Arthur Stone's Flexatube can be turned inside out.
 
Printable Puzzle
The Flexatube's layout is a four-square strip.
It is a great and unique puzzle discovered in 1939. Martin Gardner in his Second Scientific American Book of Mathematical Puzzles and Diversions (1961),1 writes that Arthur Stone discovered the Flexatube somewhat accidentally working on a flexagon, and was very surprised with this discovery.

The one hardly can imagine a puzzle which is so simple to make, and so interesting and hard to solve as the Flexatube is. Actually, this is a simple paper tube - a paper cube without top and bottom faces. It can be folded along its edges and its faces' diagonals; all these lines should be previously pre-creased to have smooth folding. The object of the puzzle is to turn the tube inside out, folding it only along the lines between the triangles, and without any other bends, folds or other deformations of paper.

There are several different correct solutions to the Flexatube found in different years by Arthur Stone, T. S. Ransom, Hugo Steinhaus,
David Mitchell,2 Stefan Louw, and myself,3 but anybody who managed to find even one solution to it can say how interesting and hard at the same time the solving process is.

A very surprising fact is that the very first solution of the Flexatube has an intermediate step (exactly in the midway) where the Flexatube changes into... its smaller copy - a small cubical tube! Great tube-reducing trick!

Because of its external and internal elegancy and mathematical harmony the Flexatube can be considered as one of the best puzzles ever.

To solve the Flexatube you can easy make it, using provided image of the unfolded puzzle. First, print the Flexatube layout. For this, click the image at left; it's marked with our special "printable puzzle" pictogram. You will go to a new window with the Flexatube layout; then you can print and cut it out. Then carefully pre-crease and pre-fold the puzzle strip along all dotted lines.

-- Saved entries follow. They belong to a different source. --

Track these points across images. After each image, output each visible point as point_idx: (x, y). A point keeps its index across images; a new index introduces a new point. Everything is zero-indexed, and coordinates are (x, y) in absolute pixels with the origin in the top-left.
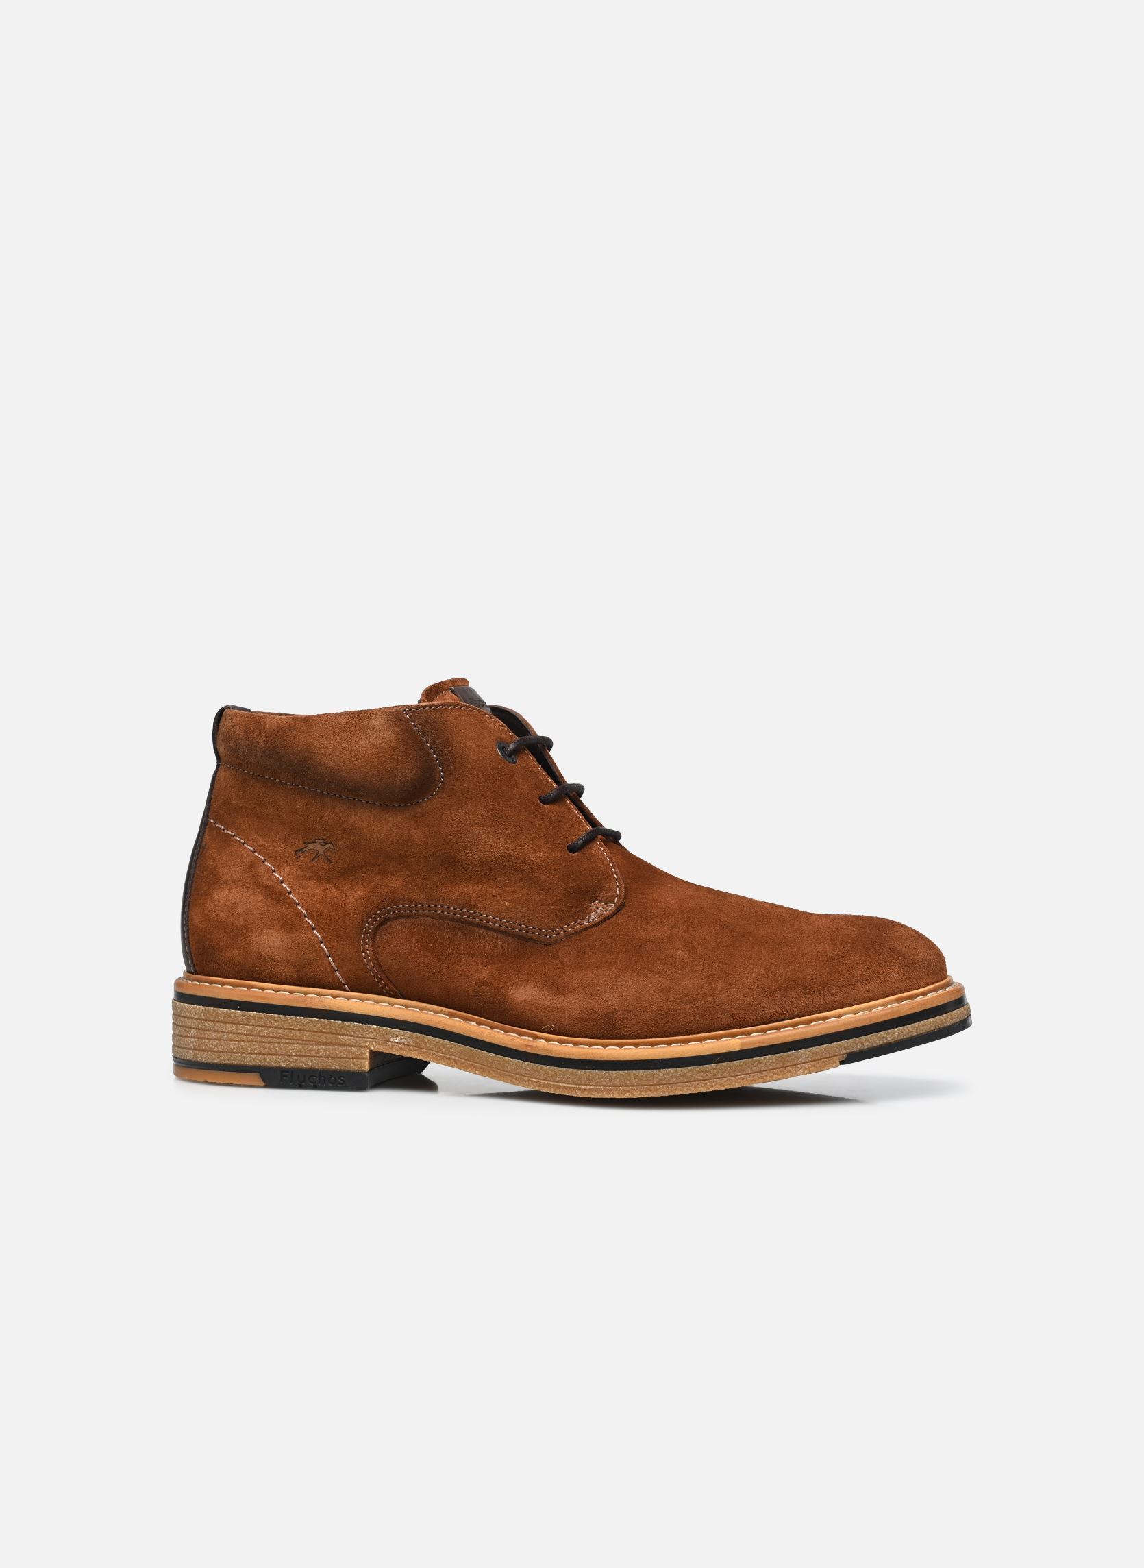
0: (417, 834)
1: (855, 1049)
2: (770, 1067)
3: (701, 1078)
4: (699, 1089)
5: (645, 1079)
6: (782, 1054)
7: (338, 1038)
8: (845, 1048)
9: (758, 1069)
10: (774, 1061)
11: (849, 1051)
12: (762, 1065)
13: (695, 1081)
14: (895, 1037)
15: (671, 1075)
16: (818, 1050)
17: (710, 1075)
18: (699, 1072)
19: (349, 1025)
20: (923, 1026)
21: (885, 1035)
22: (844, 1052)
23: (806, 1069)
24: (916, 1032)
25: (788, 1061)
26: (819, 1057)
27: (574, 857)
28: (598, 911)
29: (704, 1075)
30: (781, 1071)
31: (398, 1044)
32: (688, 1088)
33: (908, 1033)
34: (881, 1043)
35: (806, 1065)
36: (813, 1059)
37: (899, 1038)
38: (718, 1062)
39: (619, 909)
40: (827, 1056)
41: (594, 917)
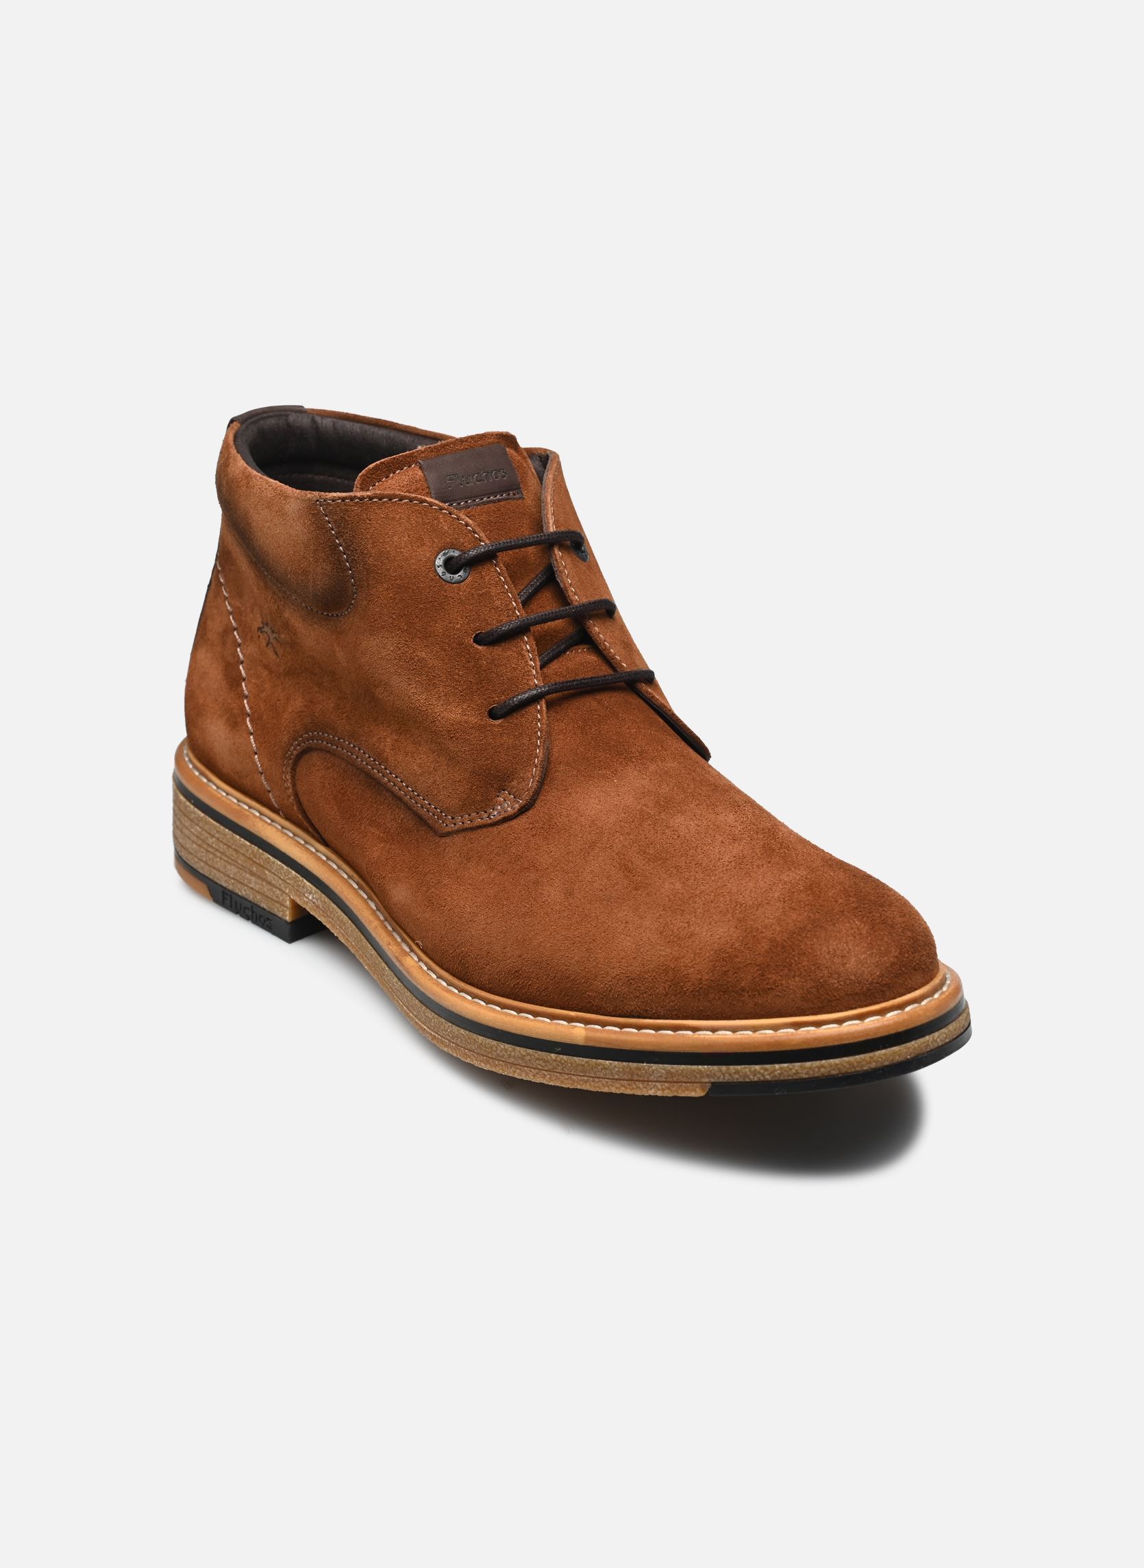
0: (340, 655)
1: (721, 1080)
2: (616, 1077)
3: (540, 1067)
4: (539, 1080)
5: (484, 1048)
6: (631, 1064)
7: (265, 874)
8: (708, 1076)
9: (602, 1075)
10: (621, 1070)
11: (713, 1080)
12: (608, 1072)
13: (535, 1069)
14: (776, 1076)
15: (509, 1053)
16: (673, 1071)
17: (550, 1067)
18: (538, 1059)
19: (274, 862)
20: (819, 1068)
21: (762, 1071)
22: (707, 1080)
23: (659, 1089)
24: (807, 1073)
25: (637, 1075)
26: (675, 1079)
27: (495, 725)
28: (506, 805)
29: (543, 1064)
30: (629, 1085)
31: (312, 901)
32: (527, 1074)
33: (795, 1074)
34: (756, 1079)
35: (658, 1085)
36: (668, 1080)
37: (782, 1078)
38: (559, 1053)
39: (523, 810)
40: (684, 1080)
41: (496, 814)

And, finally, paste together two opposite ends of the strip; the gray flap is the place for glue.

Note that you can print the puzzle for your own use only, and not for any kind of commercial profit.
References
     1) Martin Gardner, The Second Scientific American Book of Mathematical Puzzles and Diversions, Simon & Schuster, New York, 1961; republished in 1987 by University of Chicago Press, Chicago.
(Chapter 2, "Tetraflexagons," pp. 24-31, describes Arthur Stone's Flexatube and one solution to it.)
     2)
David Mitchell, Paperfolding Puzzles, Water Trade, Kendal, 1998.
(It is a small but fascinating book with plenty of folding puzzles! It presents several different solutions to the Flexatube.)
     3)
Serhiy Grabarchuk, Age of Puzzles: Paperfoldings, Serhiy Grabarchuk Puzzles, 2005. (It shows my original solution of 1978 to the Flexatube.)